In Europe, Bellona and E3G recently published recommendations for the most appropriate applications of CCUS. The CCS Ladder forecasts an important role for CCUS in the cement and steel sectors, even though a number of steel plants might be able to access sufficient amounts of low-carbon or renewable hydrogen to decarbonise their operations. Ammonia production and waste-to-energy plants are also earmarked as good candidates for the technology.
However, scaling up the use of CCUS will require large-scale deployment of CO₂ transportation and storage infrastructure. While storage is theoretically available in most places, the infrastructure takes considerable time and money to develop. If CCUS is ever going to get off the ground, priority for CO₂ storage and transportation should be given to sectors with no, or very costly, low-emissions alternatives.

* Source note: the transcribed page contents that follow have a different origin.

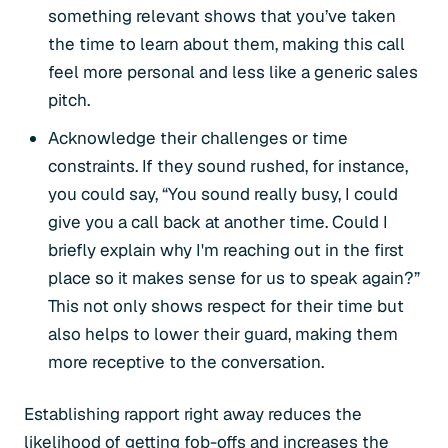
something relevant shows that you’ve taken
the time to learn about them, making this call
feel more personal and less like a generic sales
pitch.
Acknowledge their challenges or time
constraints. If they sound rushed, for instance,
you could say, “You sound really busy, I could
give you a call back at another time. Could I
briefly explain why I'm reaching out in the first
place so it makes sense for us to speak again?”
This not only shows respect for their time but
also helps to lower their guard, making them
more receptive to the conversation.
Establishing rapport right away reduces the
likelihood of getting fob-offs and increases the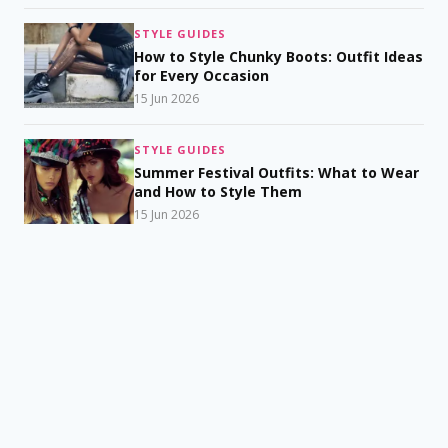
STYLE GUIDES
How to Style Chunky Boots: Outfit Ideas
for Every Occasion
15 Jun 2026
STYLE GUIDES
Summer Festival Outfits: What to Wear
and How to Style Them
15 Jun 2026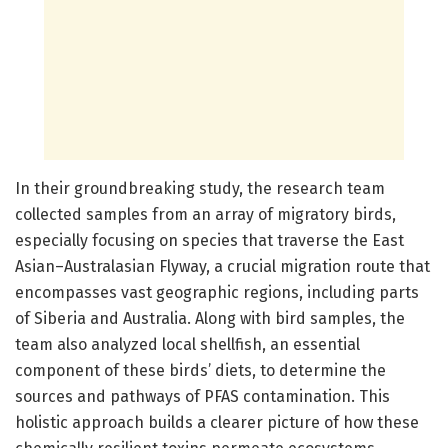
In their groundbreaking study, the research team
collected samples from an array of migratory birds,
especially focusing on species that traverse the East
Asian–Australasian Flyway, a crucial migration route that
encompasses vast geographic regions, including parts
of Siberia and Australia. Along with bird samples, the
team also analyzed local shellfish, an essential
component of these birds’ diets, to determine the
sources and pathways of PFAS contamination. This
holistic approach builds a clearer picture of how these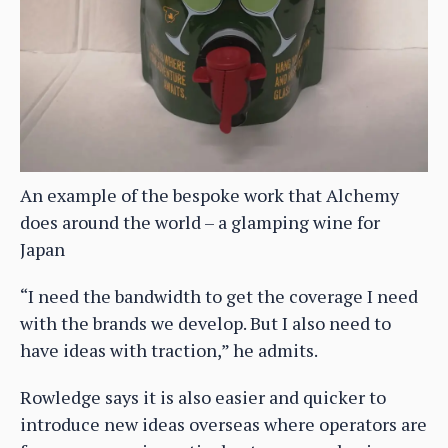
An example of the bespoke work that Alchemy
does around the world – a glamping wine for
Japan
“I need the bandwidth to get the coverage I need
with the brands we develop. But I also need to
have ideas with traction,” he admits.
Rowledge says it is also easier and quicker to
introduce new ideas overseas where operators are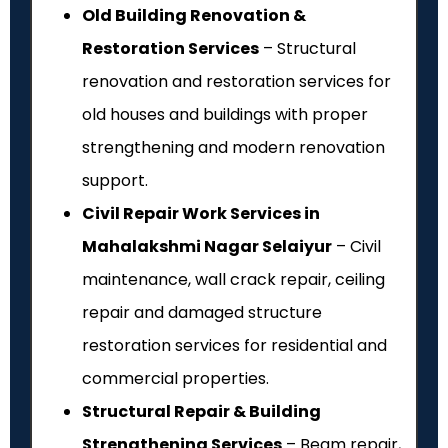
Old Building Renovation &
Restoration Services
– Structural
renovation and restoration services for
old houses and buildings with proper
strengthening and modern renovation
support.
Civil Repair Work Services in
Mahalakshmi Nagar Selaiyur
– Civil
maintenance, wall crack repair, ceiling
repair and damaged structure
restoration services for residential and
commercial properties.
Structural Repair & Building
Strengthening Services
– Beam repair,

On the bright side, the number of CCUS projects in the pipeline tripled in 2021 and has nearly doubled again since then. If all of the announced projects were realised, capture levels could increase by nearly nine-times.
“Momentum is growing now, [but] in the past CCUS has not lived up to its expectations,” says Fajardy. “Translating announcements into actual projects is key. COP28 is an opportunity for industry to demonstrate it is ready and willing to demonstrate this change and see real-world progress.”
CCUS for fossil fuels: addressing the symptoms, not the cause
All eyes are now on the UN’s climate conference in Dubai, with CCUS set to be the stage of a fierce battle between climate purists and fossil-fuel agnostics. For its part, Bellona would like negotiators to agree stronger language on a ‘phase-out’ of fossil fuels, as well as strengthened commitments for the deployment of renewable energy. The NGO wants any definition of ‘abated’ fossil fuels to include all emissions related to production, processing, transport and end use. “In practice, this means very low methane leakages and more than 90% capture rates for power plants,” says Øye. “We also want to avoid that vague promises of future CCUS are used as an excuse to continue business as usual.”
Peterson agrees that a clear definition of ‘abatement’ will be key. “That could then be translated into national policy frameworks and demands that the fossil fuel industry either deliver on their CCUS promises, and to a high standard, or close down their projects and switch to renewables instead.”
Looking ahead, CCUS has an important, if niche, role to play in the world’s net-zero transition, particularly in hard-to-abate sectors where there are few alternatives to decarbonise. Despite the technology’s slow development and deployment thus far, the IEA believes it should start to get cheaper and more effective in the coming years.
However, in the answer to the original question: no, we can’t just keep burning fossil fuels as we are and simply capture the carbon with CCUS technology. According to all the experts interviewed for this article, CCUS has a marginal role – at best – to play in global power production, and COP28 represents one of the last chances to dispel the notion that CCUS makes the current levels of fossil-fuel consumption compatible with limiting global warming to 1.5°C, or even 2°C. The idea that CCUS can allow the world to avoid or slow the phasing out of fossil fuels appears to be a pernicious myth peddled by the fossil fuel lobby – none of whom, perhaps tellingly, agreed to be interviewed for this article – in much the way the tobacco lobby promotes vaping as a healthy alternative to smoking.
“Ultimately, CCUS only addresses the symptoms of the problem, it doesn’t address the cause,” says Peterson.